A combination of both genetic and environmental risks determines the development and progression of OP susceptibility. It has been proposed that genetic background is able to modulate individual response to environmental factors. Several metabolic abnormalities are implicated in the pathogenesis of OP, such as obesity, which has been reported in recent studies.[18-20] However, until now, no study focused on the effect of gene-obesity interaction on OP risk in the Chinese population. This study investigated the impact of additional CNR2 gene-AO interaction on OP risk, based on a Chinese population, by using the GMDR model. We found a significant gene-environment interaction between rs3003336 and AO, and abdominally obese subjects with the AG or GG genotype have the highest OP risk, compared with subjects with the AA genotype and a normal WC. A previous study by Tamaki et al[27] has suggested that tobacco smoking is also a risk factor for OP. In this study, tobacco smoking has been adjusted in the analysis to reduce its influence on the results. In addition, in terms of the association between OP and obesity, previous studies failed to obtain a consistent result. Some studies[18,19] suggested that AO was a risk factor for OP, while other studies[28,29] concluded that obesity was a protective factor for OP. The implication of linkage disequilibrium in association studies is that knowledge of variation at a certain position also gives knowledge of variation at linked loci. In this study, we found that the D’ value between rs2501431 and rs3003336 was more than 0.75; it showed a strong chain reaction. Thus, we also conducted haplotype analysis between rs2501431 and rs3003336. Furthermore, the results indicated that the haplotype containing the rs3003336-G and rs2501431-C alleles was associated with a statistically increased OP risk.

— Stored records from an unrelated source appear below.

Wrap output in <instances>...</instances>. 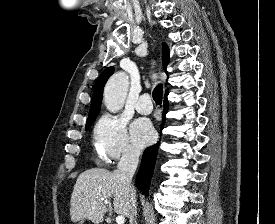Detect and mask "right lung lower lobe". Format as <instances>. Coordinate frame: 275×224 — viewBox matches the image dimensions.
Wrapping results in <instances>:
<instances>
[{
  "mask_svg": "<svg viewBox=\"0 0 275 224\" xmlns=\"http://www.w3.org/2000/svg\"><path fill=\"white\" fill-rule=\"evenodd\" d=\"M167 95H168V91H166V94L164 97V111L162 115L163 121L161 124V130H162V126L164 125L165 115L168 112ZM158 147H159V142H157V144L153 146L148 147L145 150L142 157L140 169L136 176L137 188L146 195H148L149 193V186H150L152 174L154 171Z\"/></svg>",
  "mask_w": 275,
  "mask_h": 224,
  "instance_id": "1",
  "label": "right lung lower lobe"
}]
</instances>
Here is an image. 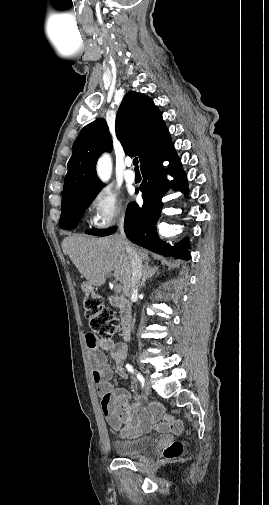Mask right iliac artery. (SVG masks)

Several limitations of this study should be considered. First, just four SNPs of the CNR2 gene were chosen. The limited number of SNPs was insufficient to capture most of the genetic information of the CNR2 gene. Second, the sample size in the study was relatively small, so the results obtained should be checked in future studies with a larger sample size and in the different populations. Last, rs2501431 and rs3003336 showed a strong degree of linkage, suggesting that one could be a surrogate for the other, so a false positive may exist for the association between one SNP and OP risk.

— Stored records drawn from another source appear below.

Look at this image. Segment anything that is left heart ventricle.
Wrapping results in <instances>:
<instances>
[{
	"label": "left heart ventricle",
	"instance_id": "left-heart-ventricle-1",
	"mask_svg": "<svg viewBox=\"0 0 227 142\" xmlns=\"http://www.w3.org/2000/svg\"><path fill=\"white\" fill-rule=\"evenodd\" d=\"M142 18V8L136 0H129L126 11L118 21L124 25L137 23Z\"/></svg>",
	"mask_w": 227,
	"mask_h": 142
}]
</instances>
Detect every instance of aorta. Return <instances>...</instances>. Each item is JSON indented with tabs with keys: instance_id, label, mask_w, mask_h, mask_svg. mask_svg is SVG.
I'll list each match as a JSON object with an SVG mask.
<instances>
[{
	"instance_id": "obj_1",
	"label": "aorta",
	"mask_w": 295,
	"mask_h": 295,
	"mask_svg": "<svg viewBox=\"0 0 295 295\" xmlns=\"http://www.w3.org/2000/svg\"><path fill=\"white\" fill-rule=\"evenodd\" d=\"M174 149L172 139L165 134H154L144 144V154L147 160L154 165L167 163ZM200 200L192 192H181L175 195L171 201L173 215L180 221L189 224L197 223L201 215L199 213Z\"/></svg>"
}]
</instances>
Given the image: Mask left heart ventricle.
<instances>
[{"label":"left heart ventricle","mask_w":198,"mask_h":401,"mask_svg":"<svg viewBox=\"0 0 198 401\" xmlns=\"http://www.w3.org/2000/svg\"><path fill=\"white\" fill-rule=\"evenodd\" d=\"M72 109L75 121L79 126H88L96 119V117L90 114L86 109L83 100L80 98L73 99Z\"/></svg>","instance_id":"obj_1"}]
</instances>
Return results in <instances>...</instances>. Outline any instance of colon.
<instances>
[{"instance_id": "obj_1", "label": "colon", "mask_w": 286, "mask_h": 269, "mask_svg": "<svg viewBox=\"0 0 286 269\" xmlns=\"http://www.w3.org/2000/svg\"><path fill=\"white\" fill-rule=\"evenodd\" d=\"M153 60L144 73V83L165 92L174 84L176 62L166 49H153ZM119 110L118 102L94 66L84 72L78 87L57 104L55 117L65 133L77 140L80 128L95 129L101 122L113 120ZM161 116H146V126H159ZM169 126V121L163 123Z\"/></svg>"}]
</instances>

In conclusion, our study provides further contributory evidence for the significant association of the rs2501431-C allele, and rs3003336-G allele within the CNR2 gene with increased susceptibility to OP. In addition, we also found that both interaction between rs3003336 and AO, and haplotype containing the rs3003336-G and rs2501431-C alleles were associated with increased OP risk.